13. Ask to glean. If you know your tomatoes are not producing and a friends' tomatoes are going to waste, ask if you can have them. Picking produce after the owner has picked his fill is called gleaning. Offer to pay or trade, but most of the time you will get them for free. This has worked for me for years!
14. Use your free labor. If you have kids or grandkids, you have free labor. Have them help you outside with your projects. Turn it into a teaching moment, teach them what you are doing, and why you are doing it. If kids understand the why, they will be more excited to help with the what. Also, you can always tell them it is a character building exercise - especially if they are "helping" you clean out the chicken coop.

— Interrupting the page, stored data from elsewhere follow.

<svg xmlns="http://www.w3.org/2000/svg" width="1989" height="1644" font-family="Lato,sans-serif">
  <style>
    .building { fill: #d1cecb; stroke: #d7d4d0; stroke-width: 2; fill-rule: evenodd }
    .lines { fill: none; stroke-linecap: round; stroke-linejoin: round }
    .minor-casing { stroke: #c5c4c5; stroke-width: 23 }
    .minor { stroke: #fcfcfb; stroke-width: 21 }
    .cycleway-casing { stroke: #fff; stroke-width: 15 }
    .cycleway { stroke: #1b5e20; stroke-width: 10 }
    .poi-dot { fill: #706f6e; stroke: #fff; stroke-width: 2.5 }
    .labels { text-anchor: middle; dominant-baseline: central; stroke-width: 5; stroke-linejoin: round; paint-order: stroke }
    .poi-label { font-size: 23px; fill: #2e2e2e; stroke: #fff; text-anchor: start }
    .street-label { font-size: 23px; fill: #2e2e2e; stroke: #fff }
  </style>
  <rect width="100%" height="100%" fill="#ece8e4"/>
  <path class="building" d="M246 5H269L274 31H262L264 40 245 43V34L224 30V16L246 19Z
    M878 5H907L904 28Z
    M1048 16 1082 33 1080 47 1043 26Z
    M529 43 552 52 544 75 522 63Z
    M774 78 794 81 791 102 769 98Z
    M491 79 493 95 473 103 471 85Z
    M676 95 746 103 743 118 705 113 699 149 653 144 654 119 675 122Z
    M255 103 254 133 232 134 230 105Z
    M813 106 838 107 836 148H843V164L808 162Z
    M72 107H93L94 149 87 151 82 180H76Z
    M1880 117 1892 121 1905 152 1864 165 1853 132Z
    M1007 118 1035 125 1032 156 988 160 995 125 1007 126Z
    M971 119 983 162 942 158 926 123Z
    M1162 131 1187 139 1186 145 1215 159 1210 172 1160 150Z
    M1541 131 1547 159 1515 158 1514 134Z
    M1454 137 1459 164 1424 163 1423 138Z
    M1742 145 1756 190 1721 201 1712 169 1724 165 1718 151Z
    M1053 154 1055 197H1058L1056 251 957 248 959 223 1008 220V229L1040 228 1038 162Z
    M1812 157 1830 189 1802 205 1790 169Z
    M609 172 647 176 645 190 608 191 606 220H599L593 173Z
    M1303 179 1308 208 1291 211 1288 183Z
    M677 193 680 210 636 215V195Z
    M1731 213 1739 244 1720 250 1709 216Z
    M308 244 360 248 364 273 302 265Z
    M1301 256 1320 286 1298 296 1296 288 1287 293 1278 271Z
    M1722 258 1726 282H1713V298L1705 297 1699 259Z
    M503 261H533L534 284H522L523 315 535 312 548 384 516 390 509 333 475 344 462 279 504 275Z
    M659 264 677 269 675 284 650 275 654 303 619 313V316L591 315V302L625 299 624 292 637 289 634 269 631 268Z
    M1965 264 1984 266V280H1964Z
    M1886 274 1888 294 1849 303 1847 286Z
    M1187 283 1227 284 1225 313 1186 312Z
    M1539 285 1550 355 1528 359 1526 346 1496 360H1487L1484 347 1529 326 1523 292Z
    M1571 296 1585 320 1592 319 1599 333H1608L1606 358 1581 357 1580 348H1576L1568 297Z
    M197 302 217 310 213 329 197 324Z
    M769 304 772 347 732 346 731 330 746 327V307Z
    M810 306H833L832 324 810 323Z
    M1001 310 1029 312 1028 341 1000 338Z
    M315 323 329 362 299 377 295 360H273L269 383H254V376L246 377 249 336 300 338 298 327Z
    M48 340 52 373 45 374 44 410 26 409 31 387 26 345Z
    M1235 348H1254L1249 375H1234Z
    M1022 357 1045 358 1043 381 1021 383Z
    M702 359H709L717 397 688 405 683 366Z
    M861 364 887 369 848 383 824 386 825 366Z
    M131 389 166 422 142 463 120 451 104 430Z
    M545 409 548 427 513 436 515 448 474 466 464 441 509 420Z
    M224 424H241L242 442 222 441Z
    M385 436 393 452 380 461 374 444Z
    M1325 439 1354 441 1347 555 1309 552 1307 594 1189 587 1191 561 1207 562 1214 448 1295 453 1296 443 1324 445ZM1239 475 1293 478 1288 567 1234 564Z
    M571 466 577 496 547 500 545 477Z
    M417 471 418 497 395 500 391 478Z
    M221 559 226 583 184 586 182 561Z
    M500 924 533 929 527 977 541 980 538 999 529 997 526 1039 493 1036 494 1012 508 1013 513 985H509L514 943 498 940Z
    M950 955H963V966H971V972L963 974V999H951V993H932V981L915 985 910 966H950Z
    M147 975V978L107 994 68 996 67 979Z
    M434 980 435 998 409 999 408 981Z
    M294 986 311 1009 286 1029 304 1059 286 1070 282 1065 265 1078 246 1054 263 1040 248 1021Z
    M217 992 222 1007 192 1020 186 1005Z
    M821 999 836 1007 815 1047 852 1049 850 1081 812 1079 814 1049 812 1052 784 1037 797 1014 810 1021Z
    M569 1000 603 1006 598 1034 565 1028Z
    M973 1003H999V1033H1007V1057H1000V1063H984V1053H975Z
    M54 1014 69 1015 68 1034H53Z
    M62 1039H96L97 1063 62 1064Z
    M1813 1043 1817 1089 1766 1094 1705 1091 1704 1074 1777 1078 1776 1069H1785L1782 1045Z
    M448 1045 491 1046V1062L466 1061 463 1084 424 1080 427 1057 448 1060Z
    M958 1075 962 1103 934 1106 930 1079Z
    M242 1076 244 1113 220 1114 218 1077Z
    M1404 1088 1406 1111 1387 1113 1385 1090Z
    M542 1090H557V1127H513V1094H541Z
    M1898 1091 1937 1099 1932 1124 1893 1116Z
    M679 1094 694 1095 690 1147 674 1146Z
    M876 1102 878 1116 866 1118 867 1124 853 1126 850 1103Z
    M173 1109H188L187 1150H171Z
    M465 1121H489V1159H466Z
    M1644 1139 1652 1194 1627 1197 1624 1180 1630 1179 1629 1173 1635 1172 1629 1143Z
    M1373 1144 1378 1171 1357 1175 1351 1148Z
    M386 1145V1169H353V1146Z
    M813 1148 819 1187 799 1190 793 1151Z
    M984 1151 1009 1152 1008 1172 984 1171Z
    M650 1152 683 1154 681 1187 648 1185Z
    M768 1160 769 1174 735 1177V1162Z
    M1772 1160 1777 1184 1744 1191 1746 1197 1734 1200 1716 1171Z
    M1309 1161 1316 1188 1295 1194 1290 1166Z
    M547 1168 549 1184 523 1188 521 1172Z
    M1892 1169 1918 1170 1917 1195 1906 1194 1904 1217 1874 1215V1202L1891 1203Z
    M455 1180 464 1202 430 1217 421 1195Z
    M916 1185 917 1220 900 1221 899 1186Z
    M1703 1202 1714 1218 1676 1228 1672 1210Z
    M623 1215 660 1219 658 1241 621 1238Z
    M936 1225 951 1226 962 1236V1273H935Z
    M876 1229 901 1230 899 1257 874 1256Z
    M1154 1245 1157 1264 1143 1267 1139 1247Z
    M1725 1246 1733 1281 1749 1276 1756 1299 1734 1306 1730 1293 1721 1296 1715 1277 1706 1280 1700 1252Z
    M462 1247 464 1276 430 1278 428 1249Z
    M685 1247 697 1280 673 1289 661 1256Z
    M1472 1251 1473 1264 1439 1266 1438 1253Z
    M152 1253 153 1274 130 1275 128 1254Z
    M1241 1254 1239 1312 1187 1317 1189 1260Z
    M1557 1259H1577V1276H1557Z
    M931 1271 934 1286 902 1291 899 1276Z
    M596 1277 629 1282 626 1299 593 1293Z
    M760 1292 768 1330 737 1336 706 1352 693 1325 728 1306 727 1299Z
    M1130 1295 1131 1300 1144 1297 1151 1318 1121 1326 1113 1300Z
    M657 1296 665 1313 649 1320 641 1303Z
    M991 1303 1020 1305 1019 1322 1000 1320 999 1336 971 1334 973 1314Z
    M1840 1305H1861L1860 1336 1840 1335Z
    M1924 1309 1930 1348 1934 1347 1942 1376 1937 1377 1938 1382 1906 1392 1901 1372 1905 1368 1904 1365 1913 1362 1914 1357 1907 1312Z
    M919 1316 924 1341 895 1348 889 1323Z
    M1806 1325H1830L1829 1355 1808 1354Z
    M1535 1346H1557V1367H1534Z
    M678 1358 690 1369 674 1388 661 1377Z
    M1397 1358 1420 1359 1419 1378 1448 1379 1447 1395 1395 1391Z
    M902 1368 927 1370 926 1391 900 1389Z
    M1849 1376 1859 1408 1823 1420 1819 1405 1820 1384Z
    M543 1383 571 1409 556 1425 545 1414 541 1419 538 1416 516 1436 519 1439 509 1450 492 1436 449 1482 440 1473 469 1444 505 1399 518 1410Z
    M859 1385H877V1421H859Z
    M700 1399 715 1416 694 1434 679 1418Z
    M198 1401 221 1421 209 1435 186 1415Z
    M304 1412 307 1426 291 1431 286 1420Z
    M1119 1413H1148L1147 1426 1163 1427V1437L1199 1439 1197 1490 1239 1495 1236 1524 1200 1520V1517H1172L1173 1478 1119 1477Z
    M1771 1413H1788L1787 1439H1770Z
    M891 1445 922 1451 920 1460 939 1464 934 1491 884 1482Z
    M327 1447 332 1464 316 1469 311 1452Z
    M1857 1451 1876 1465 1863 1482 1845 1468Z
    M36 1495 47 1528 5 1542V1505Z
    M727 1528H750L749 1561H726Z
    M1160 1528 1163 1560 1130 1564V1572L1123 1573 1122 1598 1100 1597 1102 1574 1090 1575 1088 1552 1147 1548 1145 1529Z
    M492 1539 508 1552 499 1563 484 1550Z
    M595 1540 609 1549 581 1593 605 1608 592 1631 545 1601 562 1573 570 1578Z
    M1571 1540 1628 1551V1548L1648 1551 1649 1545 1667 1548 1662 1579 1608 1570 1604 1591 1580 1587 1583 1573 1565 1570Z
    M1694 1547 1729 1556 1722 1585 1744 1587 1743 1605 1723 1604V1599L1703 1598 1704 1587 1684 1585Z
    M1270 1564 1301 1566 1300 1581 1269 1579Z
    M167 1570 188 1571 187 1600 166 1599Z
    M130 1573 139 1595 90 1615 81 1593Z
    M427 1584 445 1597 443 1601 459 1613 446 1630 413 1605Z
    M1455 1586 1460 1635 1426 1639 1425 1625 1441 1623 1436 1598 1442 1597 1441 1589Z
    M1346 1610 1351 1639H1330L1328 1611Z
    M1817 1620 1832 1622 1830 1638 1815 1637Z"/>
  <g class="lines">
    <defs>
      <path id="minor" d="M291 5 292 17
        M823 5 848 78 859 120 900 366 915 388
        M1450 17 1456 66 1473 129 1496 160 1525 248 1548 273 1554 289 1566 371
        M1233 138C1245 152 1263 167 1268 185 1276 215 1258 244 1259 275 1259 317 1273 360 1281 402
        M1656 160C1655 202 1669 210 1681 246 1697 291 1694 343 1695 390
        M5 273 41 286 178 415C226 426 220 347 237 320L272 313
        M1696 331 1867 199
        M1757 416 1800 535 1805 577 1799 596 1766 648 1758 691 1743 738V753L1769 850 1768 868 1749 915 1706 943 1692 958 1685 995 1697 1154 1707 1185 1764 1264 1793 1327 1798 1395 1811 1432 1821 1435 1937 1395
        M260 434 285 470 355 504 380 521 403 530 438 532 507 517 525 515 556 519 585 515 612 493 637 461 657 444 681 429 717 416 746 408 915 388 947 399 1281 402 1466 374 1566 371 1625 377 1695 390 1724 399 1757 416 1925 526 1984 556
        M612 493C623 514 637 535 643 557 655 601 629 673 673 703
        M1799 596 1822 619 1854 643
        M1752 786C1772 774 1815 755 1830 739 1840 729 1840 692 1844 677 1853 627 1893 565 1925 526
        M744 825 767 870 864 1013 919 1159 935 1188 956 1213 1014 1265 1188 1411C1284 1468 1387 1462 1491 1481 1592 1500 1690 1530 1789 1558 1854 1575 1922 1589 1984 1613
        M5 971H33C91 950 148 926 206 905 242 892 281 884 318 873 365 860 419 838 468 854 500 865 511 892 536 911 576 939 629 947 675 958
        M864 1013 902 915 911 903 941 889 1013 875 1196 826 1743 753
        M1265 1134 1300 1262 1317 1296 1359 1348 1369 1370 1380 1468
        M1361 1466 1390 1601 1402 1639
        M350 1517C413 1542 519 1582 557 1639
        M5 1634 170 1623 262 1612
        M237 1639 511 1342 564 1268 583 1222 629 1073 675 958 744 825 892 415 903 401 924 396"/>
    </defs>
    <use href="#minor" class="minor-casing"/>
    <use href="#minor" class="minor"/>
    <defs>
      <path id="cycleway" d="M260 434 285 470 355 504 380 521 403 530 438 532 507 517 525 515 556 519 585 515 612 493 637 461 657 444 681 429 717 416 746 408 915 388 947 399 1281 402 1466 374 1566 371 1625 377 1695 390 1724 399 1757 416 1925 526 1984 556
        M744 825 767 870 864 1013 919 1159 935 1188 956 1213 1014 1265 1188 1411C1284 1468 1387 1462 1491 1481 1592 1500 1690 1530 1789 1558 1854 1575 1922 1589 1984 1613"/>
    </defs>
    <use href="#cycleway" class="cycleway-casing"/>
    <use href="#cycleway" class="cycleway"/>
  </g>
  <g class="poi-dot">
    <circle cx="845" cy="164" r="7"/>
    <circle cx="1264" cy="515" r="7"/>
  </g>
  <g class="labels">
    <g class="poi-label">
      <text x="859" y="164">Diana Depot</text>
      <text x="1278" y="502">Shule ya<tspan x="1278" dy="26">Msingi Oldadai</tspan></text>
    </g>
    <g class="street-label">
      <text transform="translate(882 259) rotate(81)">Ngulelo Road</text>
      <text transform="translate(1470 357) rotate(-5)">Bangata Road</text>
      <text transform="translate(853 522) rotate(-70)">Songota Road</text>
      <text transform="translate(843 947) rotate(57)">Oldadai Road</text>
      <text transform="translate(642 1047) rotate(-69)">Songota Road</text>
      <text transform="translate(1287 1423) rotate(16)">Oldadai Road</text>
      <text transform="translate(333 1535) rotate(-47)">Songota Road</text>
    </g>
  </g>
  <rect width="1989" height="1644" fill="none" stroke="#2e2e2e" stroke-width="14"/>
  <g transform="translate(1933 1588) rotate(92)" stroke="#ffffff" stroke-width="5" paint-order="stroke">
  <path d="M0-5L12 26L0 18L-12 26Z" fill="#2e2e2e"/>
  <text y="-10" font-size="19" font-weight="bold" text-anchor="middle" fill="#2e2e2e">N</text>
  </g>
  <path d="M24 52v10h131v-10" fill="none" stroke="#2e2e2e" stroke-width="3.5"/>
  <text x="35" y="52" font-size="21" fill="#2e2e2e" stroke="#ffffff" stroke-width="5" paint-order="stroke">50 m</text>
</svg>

15. Don't ignore the obvious. Look at everything growing on your homestead. Everything should have a purpose. If you don't know the purpose, look it up. Can it be used as food, a remedy, a cure, or whatnot? Find out and figure how you can use it.
16. Knowledge is power. Always be learning. Learning and knowledge are free. With the vast amount of information that is free, you should always be learning.
17. Take care of your things. Keep the tools free of rust, maintain equipment, change oil, make repairs quickly, and you will save money by not having costly repairs and having to buy new things to replace uncared-for things.
18. Wear gloves. Trust me on this. You will save your hands from blisters, broken nails, infected cuts, splinters, and other things that could cost you some inconvenience or a trip to the doctor is bad enough. Gloves are just prevention and finding a good fitting pair can take work. However, gloves are worth it and necessary.
Do you have any more ideas or tips to save money homesteading? I would love to hear them!